Imagination opens a sensitive human to Image and allows him to enjoy his inner wealth by achieving ability to experience the world of spiritual values as a Fullness and an ordered Wholeness. Contemporary atrophy of this ability of mind causes that a man is cut off from the wealth of images flowing from this source. A man spiritually barren easily falls into the trap of fantasy. And in the situation of dictates of fantasy creativeness in type of Beksinski or Giger can only appear.

It may be worth mentioning here about two great controversies concerning art. The first documented dispute between religion and art is Decalogue received by Moses from the hands of God on Mount Sinai and the ban of making images included in it. After the Incarnation of Christ, the dispute was settled in the eighth century in favor of paintings. It was made in almost absolutely perfect way by Byzantine theology of icon.

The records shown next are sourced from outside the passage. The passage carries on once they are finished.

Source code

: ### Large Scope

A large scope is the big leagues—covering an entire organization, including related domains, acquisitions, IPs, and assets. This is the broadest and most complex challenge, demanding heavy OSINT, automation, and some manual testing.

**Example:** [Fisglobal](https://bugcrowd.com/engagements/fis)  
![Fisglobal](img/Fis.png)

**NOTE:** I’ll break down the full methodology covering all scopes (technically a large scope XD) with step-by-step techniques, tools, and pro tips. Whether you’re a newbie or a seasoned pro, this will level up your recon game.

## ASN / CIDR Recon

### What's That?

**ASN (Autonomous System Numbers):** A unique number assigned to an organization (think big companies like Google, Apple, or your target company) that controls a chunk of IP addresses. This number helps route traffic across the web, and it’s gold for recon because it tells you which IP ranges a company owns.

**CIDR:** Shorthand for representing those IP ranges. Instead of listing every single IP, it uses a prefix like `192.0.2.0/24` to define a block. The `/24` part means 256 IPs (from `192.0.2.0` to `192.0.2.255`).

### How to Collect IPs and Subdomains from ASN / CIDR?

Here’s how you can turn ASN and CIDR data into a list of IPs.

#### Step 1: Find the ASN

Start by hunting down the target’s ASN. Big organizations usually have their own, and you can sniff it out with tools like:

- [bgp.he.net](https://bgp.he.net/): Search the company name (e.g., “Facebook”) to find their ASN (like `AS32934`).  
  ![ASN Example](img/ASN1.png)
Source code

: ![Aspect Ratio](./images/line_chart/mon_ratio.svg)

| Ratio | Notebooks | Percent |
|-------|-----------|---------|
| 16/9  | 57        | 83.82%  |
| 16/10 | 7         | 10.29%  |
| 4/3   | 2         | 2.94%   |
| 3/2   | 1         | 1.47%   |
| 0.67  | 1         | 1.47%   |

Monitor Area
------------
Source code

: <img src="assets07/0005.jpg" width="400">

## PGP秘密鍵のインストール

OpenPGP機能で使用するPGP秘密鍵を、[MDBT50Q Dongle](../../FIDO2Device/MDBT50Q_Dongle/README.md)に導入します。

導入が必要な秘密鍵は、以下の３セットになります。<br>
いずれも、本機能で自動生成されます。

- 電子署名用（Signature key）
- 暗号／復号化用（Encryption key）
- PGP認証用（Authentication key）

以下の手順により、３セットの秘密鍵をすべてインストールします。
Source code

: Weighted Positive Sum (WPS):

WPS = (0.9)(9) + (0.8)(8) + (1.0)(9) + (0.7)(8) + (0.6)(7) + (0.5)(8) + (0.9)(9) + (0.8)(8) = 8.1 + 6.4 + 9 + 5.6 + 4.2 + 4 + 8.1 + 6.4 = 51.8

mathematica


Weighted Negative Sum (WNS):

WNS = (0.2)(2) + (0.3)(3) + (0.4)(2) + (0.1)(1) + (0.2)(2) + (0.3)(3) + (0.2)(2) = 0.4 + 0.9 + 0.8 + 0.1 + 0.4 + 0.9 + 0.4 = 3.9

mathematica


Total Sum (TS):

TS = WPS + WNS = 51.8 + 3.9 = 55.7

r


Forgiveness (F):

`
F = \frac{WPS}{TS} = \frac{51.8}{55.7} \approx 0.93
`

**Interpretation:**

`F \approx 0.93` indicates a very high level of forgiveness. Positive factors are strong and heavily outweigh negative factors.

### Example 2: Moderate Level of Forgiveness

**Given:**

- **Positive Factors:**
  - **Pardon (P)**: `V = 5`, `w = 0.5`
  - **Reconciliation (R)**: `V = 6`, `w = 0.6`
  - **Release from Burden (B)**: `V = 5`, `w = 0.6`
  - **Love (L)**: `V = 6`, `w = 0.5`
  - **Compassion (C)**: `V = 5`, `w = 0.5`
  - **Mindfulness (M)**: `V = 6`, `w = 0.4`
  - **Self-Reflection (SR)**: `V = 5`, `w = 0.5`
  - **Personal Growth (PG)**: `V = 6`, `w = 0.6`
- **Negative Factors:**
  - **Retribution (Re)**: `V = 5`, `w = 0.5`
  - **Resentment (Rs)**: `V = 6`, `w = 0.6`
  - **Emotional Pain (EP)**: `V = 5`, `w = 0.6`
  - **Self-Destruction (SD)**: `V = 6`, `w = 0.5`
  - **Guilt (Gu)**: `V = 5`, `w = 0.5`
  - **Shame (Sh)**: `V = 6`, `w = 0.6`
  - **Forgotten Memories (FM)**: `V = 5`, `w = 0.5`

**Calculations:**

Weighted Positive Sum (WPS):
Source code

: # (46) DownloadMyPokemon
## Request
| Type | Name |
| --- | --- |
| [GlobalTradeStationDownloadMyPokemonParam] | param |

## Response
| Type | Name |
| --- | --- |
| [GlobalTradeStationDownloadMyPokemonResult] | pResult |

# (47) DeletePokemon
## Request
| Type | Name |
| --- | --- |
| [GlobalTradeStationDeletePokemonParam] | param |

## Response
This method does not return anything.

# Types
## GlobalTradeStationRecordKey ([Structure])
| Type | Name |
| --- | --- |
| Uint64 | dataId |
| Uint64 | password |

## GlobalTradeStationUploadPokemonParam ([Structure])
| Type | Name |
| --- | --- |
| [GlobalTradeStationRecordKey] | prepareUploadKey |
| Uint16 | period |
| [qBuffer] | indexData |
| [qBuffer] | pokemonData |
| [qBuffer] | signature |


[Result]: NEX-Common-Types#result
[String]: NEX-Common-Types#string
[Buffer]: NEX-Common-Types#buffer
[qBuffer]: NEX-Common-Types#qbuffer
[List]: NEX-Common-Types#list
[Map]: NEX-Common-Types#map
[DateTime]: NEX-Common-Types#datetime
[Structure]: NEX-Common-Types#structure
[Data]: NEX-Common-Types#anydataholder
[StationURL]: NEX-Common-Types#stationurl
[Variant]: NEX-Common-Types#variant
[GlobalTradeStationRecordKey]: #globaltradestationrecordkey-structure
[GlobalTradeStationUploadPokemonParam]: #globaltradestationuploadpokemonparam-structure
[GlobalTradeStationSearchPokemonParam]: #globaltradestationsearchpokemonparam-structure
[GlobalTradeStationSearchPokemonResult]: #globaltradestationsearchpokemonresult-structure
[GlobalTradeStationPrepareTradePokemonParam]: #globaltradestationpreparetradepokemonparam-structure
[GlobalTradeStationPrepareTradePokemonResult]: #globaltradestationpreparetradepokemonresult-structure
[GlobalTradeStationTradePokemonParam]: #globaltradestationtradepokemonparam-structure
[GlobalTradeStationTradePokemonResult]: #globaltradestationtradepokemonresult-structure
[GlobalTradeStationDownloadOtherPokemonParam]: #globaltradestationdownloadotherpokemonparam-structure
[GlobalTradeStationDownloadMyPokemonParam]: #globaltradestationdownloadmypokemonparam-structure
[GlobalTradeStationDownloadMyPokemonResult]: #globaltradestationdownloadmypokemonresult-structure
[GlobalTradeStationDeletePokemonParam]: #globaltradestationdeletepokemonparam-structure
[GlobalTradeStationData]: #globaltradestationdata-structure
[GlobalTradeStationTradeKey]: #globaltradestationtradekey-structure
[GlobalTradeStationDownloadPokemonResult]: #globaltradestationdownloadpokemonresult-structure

The second dispute is between philosophy and art. The first thinker who posed the question about the nature of the image in the field of philosophy was Plato. Platonic opposition icon - idol to this day is considered by phenomenologists and theologians (eg. Jean-Luc Marion), who did not cease in trying to answer the doubts on the status of images expressed by the Philosopher.

In relation to these questions are two statements, which are known to me, from XIX and XX century about the possibility of salvation through art. Their authors are two artists, theologians and painters in one person: William Blake and Jerzy Nowosielski.

Blake thus in Milton (plate 20) says:

... for not one moment
Of Time is lost, nor one event of Space unpermanent
But all remain; every fabric of six thousand years
Remains permanent: thoíon the Earth, where Satan
Fell and was cut off, all things vanish and are seen no more,
They vanish not from me and mine; we guard them first and last.
The Generations of Man run on in the tide of Time
But leave their destiníd lineaments permanent for ever and ever

And Jerzy Nowosielski affirms the indestructibility of a certain kind of images in these words:

For me, the icon is a pictorial mode to organize vision of man, human face, human body in such a way that as many as possible elements of our bodily reality transfer to the higher levels of human consciousness.

But especially important it is the second part of his statement:

The idea is that after the catastrophe of an individual, which we call death, or after the collective catastophe, which we call the end of the world, would have to be reconstructed - in a totally different conditions of spiritual being - the body resurrected.

These two statements confirm that if art is to remain art, it must take on the difficult task. No artistic strategy, even the most intellectual is not so contrary to the deepest nature of art, as today's fully aware strategies of pretending of art.

We can hope that there will appear the artist who with equal vehemence as satanic, blasphemous and anti-personalistic Francis Bacon shock human perception and the image of man, however with one major difference - that he will approach this task from the side of Light. This Brightness manifests as in Blake's vision by the fact that things and people are not lost forever, because "their faces are saved forever and ever" , and from Nowosielski's view that higher consciousness is the vehicle that transfers elements distilled from the mundane to another world where one can recreate the human person as the risen body.

Indeed, this latter theological construction, is one of the most bold and daring concept concerning power of the image of the human body, which appeared in the last century in Western art.